About a year ago, I happened upon this statement about the Monitor in the Harvard Business Review – under the charming heading of “do things that don’t interest you”:

“Many things that end up” being meaningful, writes social scientist Joseph Grenny, “have come from conference workshops, articles, or online videos that began as a chore and ended with an insight. My work in Kenya, for example, was heavily influenced by a Christian Science Monitor article I had forced myself to read 10 years earlier. Sometimes, we call things ‘boring’ simply because they lie outside the box we are currently in.”

If you were to come up with a punchline to a joke about the Monitor, that would probably be it.
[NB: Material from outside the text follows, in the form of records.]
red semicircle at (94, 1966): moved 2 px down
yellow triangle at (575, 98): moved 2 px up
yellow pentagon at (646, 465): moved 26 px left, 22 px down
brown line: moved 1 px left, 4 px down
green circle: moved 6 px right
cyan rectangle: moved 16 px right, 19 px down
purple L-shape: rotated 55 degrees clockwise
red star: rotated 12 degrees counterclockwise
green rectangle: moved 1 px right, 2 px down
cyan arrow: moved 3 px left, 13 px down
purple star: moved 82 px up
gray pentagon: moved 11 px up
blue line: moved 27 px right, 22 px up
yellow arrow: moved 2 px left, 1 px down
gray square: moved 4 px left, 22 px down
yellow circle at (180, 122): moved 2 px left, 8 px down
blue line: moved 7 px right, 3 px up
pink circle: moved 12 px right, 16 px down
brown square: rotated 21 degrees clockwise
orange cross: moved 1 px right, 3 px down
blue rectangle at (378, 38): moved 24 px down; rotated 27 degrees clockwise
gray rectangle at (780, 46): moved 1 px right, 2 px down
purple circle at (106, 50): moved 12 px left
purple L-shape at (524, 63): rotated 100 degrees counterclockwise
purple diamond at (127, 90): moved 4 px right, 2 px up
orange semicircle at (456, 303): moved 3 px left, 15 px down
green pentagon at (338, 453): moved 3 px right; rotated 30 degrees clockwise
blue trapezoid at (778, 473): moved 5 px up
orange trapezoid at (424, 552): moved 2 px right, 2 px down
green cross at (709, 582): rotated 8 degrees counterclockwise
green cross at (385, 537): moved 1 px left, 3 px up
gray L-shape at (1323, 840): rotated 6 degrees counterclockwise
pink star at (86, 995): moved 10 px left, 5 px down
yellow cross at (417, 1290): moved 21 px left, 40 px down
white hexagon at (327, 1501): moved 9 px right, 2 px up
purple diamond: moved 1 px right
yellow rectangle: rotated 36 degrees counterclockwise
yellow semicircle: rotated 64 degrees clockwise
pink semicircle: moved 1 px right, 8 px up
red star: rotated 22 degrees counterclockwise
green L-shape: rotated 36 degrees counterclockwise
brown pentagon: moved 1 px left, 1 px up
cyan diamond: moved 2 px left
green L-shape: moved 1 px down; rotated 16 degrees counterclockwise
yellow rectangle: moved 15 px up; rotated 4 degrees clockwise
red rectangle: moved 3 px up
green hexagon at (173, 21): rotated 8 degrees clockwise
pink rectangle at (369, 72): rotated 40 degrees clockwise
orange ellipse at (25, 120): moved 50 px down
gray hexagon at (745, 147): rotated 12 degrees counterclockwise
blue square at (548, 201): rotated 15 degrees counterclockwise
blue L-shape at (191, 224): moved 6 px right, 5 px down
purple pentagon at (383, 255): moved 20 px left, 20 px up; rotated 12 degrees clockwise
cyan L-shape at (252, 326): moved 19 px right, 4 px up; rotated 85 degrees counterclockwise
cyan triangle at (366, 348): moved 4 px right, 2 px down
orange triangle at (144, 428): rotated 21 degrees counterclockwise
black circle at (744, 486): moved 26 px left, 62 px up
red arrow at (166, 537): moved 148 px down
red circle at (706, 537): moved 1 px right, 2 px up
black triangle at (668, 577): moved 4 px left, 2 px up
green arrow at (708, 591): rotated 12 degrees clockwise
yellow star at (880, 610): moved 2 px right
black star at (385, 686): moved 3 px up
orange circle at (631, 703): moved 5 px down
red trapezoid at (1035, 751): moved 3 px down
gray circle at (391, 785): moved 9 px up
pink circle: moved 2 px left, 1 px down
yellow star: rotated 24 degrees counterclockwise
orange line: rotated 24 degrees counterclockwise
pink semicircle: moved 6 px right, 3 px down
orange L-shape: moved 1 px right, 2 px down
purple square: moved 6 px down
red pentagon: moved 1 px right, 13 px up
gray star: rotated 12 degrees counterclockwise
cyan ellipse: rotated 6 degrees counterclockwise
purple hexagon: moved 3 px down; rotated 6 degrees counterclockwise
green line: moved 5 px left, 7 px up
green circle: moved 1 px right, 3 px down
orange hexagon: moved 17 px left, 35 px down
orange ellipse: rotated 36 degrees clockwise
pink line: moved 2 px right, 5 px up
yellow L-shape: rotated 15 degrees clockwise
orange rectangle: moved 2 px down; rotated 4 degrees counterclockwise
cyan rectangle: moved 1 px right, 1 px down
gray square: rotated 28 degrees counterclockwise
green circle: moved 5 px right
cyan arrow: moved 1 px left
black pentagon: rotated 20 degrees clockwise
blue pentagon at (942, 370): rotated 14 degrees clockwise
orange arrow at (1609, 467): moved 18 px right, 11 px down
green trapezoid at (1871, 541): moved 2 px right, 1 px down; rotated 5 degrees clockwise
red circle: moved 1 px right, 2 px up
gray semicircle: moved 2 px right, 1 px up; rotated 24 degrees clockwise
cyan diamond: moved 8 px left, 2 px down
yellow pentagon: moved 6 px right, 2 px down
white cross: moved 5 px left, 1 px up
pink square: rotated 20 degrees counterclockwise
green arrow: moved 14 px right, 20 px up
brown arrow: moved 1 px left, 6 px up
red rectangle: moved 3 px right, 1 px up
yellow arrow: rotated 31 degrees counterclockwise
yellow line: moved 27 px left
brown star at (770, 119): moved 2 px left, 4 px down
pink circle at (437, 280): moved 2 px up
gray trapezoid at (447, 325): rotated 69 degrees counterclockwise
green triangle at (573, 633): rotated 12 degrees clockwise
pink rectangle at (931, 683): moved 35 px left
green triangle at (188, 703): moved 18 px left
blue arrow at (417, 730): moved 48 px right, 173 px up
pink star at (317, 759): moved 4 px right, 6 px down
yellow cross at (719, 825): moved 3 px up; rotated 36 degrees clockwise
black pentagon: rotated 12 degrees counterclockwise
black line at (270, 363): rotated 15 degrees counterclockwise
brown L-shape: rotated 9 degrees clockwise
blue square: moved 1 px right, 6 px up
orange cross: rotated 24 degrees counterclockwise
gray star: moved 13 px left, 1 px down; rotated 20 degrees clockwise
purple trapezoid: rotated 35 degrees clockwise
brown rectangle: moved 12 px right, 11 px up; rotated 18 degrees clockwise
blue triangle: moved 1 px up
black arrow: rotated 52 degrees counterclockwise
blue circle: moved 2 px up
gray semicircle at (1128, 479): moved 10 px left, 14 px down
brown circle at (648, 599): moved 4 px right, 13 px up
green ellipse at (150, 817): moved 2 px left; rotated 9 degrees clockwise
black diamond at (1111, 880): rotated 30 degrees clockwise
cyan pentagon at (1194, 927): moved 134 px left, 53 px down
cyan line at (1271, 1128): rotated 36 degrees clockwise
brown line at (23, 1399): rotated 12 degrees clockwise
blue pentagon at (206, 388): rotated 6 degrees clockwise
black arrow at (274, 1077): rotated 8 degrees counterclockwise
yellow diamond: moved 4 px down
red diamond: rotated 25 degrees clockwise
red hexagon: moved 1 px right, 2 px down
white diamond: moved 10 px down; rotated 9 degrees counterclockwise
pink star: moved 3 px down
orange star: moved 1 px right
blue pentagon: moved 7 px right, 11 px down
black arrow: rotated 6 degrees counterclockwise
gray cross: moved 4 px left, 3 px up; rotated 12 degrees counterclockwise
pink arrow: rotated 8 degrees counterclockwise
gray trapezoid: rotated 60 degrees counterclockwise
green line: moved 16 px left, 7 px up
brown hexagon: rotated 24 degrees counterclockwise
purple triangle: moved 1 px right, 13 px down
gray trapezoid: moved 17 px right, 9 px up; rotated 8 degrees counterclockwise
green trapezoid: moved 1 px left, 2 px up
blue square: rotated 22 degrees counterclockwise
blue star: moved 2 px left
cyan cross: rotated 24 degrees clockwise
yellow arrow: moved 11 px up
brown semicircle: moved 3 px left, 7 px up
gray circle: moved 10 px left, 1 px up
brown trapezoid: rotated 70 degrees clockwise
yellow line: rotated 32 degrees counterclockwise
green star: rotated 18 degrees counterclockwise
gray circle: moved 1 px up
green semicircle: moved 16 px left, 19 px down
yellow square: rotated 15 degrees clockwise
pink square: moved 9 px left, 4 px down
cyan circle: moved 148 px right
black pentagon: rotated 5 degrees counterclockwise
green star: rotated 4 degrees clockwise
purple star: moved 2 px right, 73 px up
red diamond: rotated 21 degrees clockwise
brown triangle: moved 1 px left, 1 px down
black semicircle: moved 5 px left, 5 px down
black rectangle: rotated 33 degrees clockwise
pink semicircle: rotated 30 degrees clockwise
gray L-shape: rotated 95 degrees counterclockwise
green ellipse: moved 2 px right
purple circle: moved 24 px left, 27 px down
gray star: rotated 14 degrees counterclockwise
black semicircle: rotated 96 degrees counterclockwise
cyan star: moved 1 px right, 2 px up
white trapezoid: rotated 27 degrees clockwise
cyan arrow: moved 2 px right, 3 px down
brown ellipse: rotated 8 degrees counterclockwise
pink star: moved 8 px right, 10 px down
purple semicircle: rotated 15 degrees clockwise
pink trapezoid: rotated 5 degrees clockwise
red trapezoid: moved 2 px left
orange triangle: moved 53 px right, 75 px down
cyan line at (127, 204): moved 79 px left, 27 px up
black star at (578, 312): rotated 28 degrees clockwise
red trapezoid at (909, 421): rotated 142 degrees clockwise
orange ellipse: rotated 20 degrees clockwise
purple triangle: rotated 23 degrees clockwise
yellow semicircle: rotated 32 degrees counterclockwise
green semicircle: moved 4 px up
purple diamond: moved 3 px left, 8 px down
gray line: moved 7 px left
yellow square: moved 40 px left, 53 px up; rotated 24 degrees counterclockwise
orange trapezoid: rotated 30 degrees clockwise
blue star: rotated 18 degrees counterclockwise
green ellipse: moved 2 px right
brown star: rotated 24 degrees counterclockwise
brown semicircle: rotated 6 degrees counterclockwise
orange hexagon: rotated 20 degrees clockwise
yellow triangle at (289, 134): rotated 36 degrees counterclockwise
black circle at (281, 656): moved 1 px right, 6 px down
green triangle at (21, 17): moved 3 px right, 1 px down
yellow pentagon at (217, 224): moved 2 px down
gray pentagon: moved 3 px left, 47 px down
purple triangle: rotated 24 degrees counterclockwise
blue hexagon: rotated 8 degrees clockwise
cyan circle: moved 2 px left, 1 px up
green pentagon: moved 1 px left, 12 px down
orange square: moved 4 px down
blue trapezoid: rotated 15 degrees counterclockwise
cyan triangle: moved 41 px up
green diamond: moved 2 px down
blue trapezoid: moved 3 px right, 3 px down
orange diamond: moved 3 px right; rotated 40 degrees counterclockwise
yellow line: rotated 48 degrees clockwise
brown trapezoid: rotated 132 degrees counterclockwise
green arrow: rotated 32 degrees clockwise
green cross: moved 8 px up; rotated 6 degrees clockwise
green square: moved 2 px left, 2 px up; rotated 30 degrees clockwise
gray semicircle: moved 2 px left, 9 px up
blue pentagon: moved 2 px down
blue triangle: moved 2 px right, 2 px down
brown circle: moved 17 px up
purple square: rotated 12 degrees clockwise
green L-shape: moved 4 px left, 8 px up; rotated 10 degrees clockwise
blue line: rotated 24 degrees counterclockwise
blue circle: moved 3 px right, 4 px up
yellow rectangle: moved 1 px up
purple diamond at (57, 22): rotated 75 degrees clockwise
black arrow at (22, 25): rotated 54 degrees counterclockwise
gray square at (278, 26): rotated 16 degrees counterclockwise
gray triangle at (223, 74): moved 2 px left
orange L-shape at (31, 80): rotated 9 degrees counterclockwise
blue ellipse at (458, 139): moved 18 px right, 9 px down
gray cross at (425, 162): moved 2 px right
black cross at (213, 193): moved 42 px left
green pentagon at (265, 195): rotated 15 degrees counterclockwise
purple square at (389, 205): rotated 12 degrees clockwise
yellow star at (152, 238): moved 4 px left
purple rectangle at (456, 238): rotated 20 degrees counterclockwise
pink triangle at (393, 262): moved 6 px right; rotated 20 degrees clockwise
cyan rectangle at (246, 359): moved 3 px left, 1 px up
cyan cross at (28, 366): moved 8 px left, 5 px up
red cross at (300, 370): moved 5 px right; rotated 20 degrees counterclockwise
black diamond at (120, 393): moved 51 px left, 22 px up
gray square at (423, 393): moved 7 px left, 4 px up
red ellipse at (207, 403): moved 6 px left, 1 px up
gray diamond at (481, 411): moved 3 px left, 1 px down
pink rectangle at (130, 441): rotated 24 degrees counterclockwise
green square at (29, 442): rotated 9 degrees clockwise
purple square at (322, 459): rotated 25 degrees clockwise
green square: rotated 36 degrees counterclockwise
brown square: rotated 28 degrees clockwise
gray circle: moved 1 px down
We’re seen as being global, fair, insightful, and perhaps a bit too earnest. We’re the bran muffin of journalism.

But you know what? We change lives. And I’m going to argue that we change lives precisely because we force open that too-small box that most human beings think they live in.

The Monitor is a peculiar little publication that’s hard for the world to figure out. We’re run by a church, but we’re not only for church members and we’re not about converting people. We’re known as being fair even as the world becomes as polarized as at any time since the newspaper’s founding in 1908.

We have a mission beyond circulation, we want to bridge divides. We’re about kicking down the door of thought everywhere and saying, “You are bigger and more capable than you realize. And we can prove it.”